Data drawn from a collection:
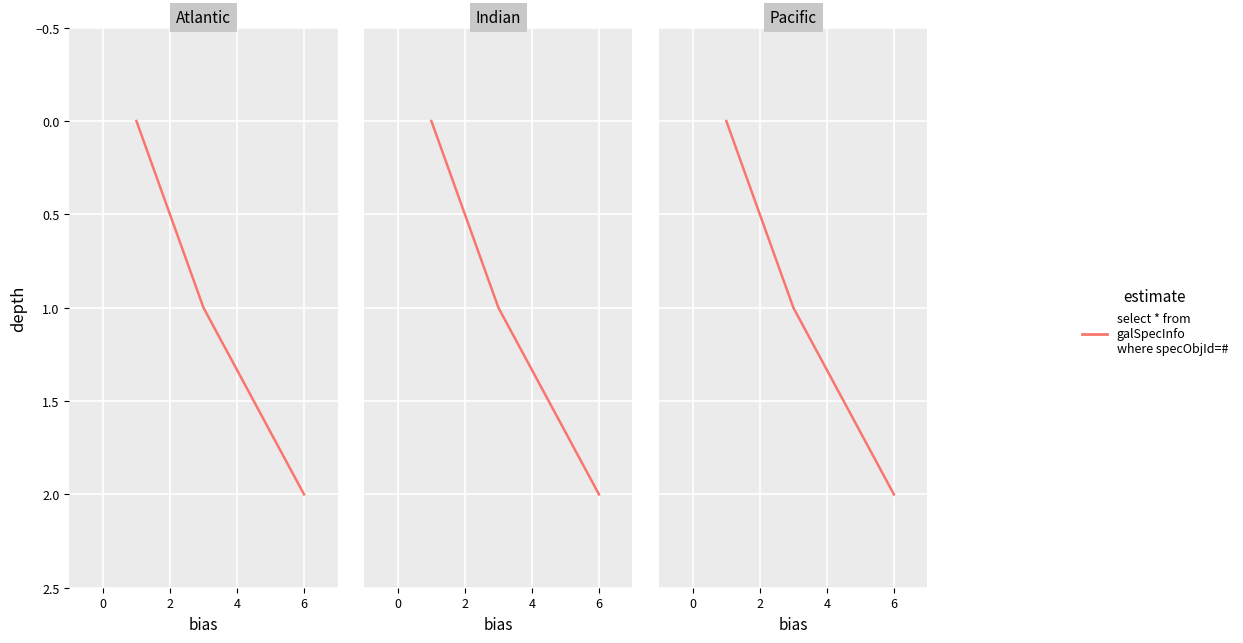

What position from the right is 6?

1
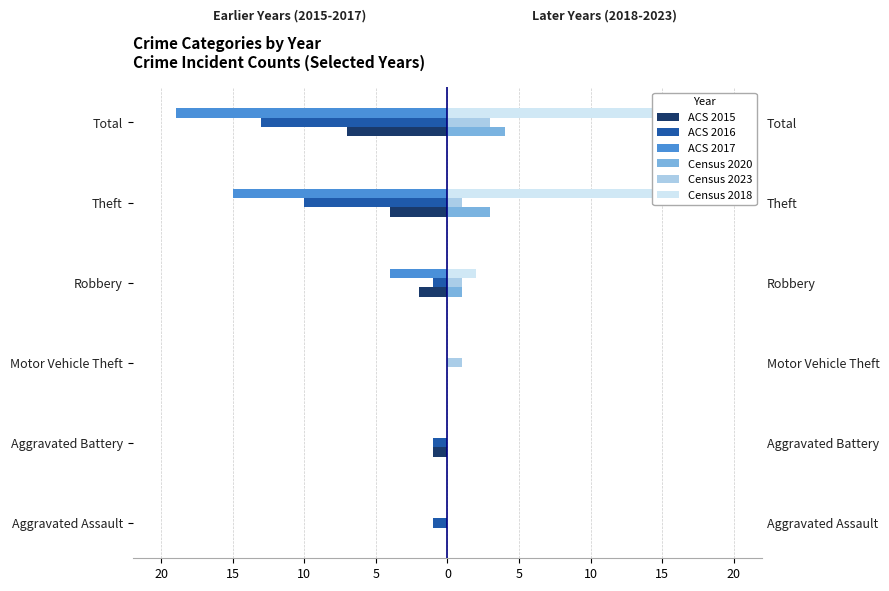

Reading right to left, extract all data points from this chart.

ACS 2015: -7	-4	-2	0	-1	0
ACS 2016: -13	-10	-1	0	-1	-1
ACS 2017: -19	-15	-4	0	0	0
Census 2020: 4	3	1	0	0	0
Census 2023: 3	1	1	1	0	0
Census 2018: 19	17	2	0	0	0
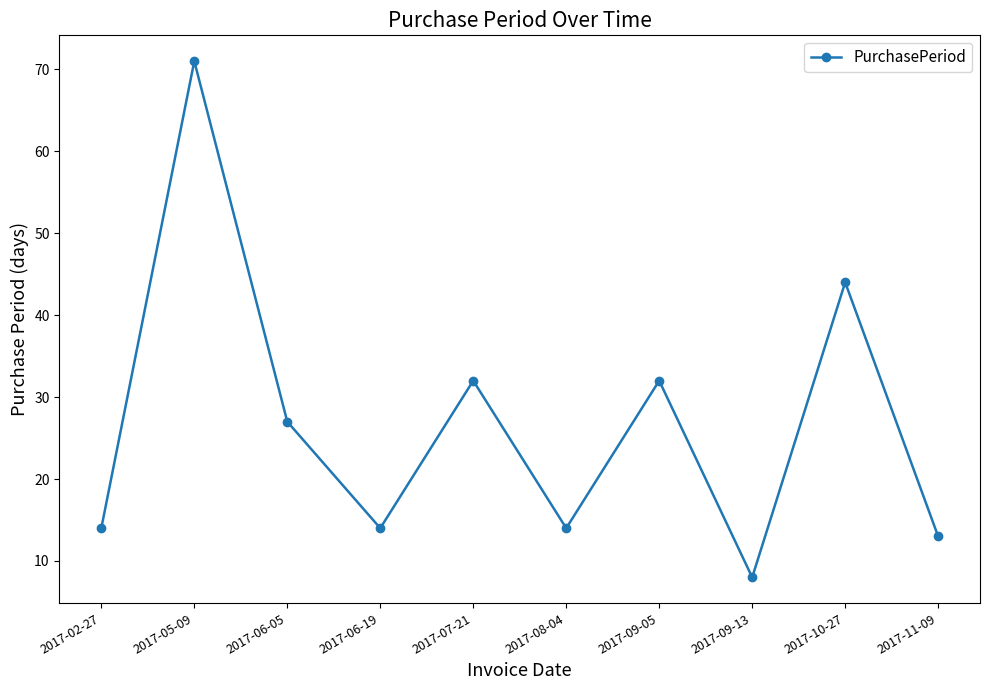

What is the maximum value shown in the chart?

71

## About this task
Repeat every one of the lines above word for word, and leave the pictures out of your answer.

## Task output
What position from the right is 6?

1

Reading right to left, extract all data points from this chart.

ACS 2015: -7	-4	-2	0	-1	0
ACS 2016: -13	-10	-1	0	-1	-1
ACS 2017: -19	-15	-4	0	0	0
Census 2020: 4	3	1	0	0	0
Census 2023: 3	1	1	1	0	0
Census 2018: 19	17	2	0	0	0

What is the maximum value shown in the chart?

71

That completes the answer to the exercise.